Rapid Lymphatic Dissemination of Encapsulated Group A Streptococci via Lymphatic Vessel Endothelial Receptor-1 Interaction

The host lymphatic network represents an important conduit for pathogen dissemination. Indeed, the lethal human pathogen group A streptococcus has a predilection to induce pathology in the lymphatic system and draining lymph nodes, however the underlying basis and subsequent consequences for disease outcome are currently unknown. Here we report that the hyaluronan capsule of group A streptococci is a crucial virulence determinant for lymphatic tropism in vivo, and further, we identify the lymphatic vessel endothelial receptor-1 as the critical host receptor for capsular hyaluronan in the lymphatic system. Interference with this interaction in vivo impeded bacterial dissemination to local draining lymph nodes and, in the case of a hyper-encapsulated M18 strain, redirected streptococcal entry into the blood circulation, suggesting a pivotal role in the manifestation of streptococcal infections. Our results reveal a novel function for bacterial capsular polysaccharide in directing lymphatic tropism, with potential implications for disease pathology.
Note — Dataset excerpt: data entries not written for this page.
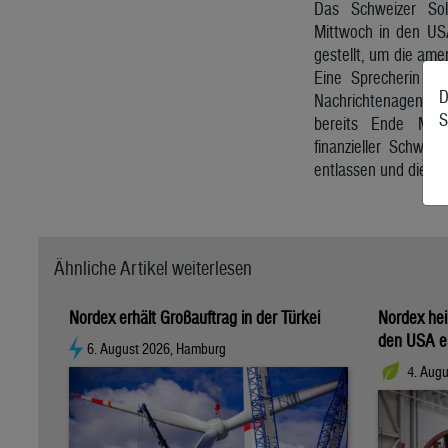
Das Schweizer So
Mittwoch in den US
gestellt, um die ame
Eine Sprecherin be
D
Nachrichtenagentur
S
bereits Ende Mai
finanzieller Schwie
entlassen und die P
Ähnliche Artikel weiterlesen
Nordex erhält Großauftrag in der Türkei
Nordex hei
den USA e
6. August 2026, Hamburg
4. Aug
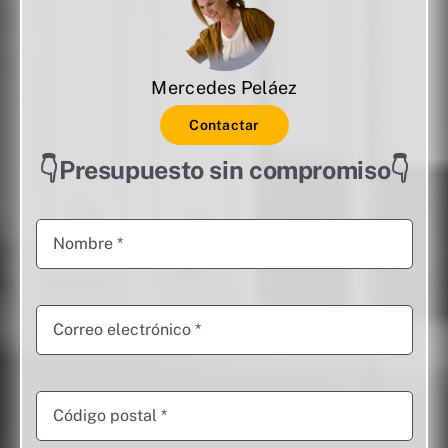
Mercedes Peláez
Contactar
👇Presupuesto sin compromiso👇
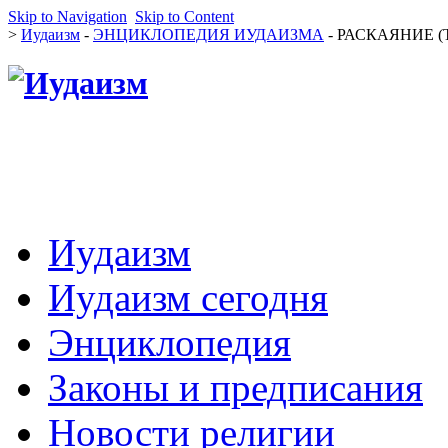
Skip to Navigation
Skip to Content
>
Иудаизм
-
ЭНЦИКЛОПЕДИЯ ИУДАИЗМА
- РАСКАЯНИЕ (
Иудаизм
Иудаизм сегодня
Энциклопедия
Законы и предписания
Новости религии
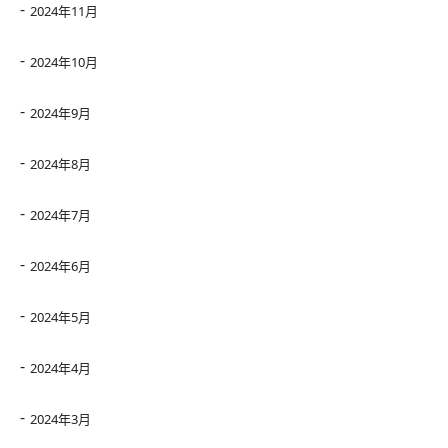
2024年11月
2024年10月
2024年9月
2024年8月
2024年7月
2024年6月
2024年5月
2024年4月
2024年3月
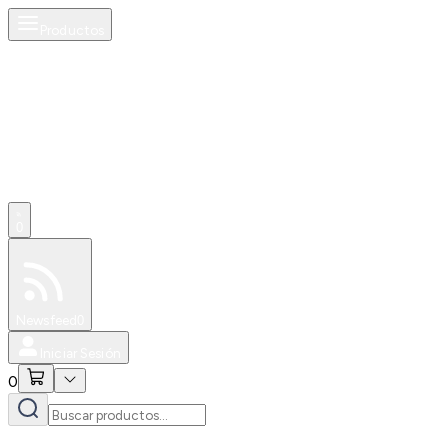
Productos
0
Especiales
Newsfeed
0
Iniciar Sesión
0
Author Summary Pathogens are known to invade the host not only via the systemic circulation but also via the lymphatic network, however the mechanisms underlying the latter route and the consequences for disease outcome have not been well studied. The important human pathogen, group A streptococcus, is responsible for a number of clinical syndromes affecting both the lymphatic vessels and draining lymph nodes, such as lymphangitis and lymphadenitis. How such pathologies are orchestrated, and their significance in the development of serious infection are currently unknown. In this study, we show that the hyaluronan capsule secreted by group A streptococcus is critical for bacterial spread to draining lymph nodes, and we demonstrate that this occurs as a result of a specific interaction with the lymphatic vessel endothelial receptor-1. Genetic deletion or functional blockade of this receptor prevented streptococcal transit to draining lymph nodes in a murine model of infection, which in turn enhanced bacterial spread into the blood circulation. Together these results define a novel interaction between the group A streptococcal capsule and the lymphatic endothelial receptor-1 as a critical axis in the establishment of lymphatic tropism for this pathogen, with clear implications for disease severity in the host.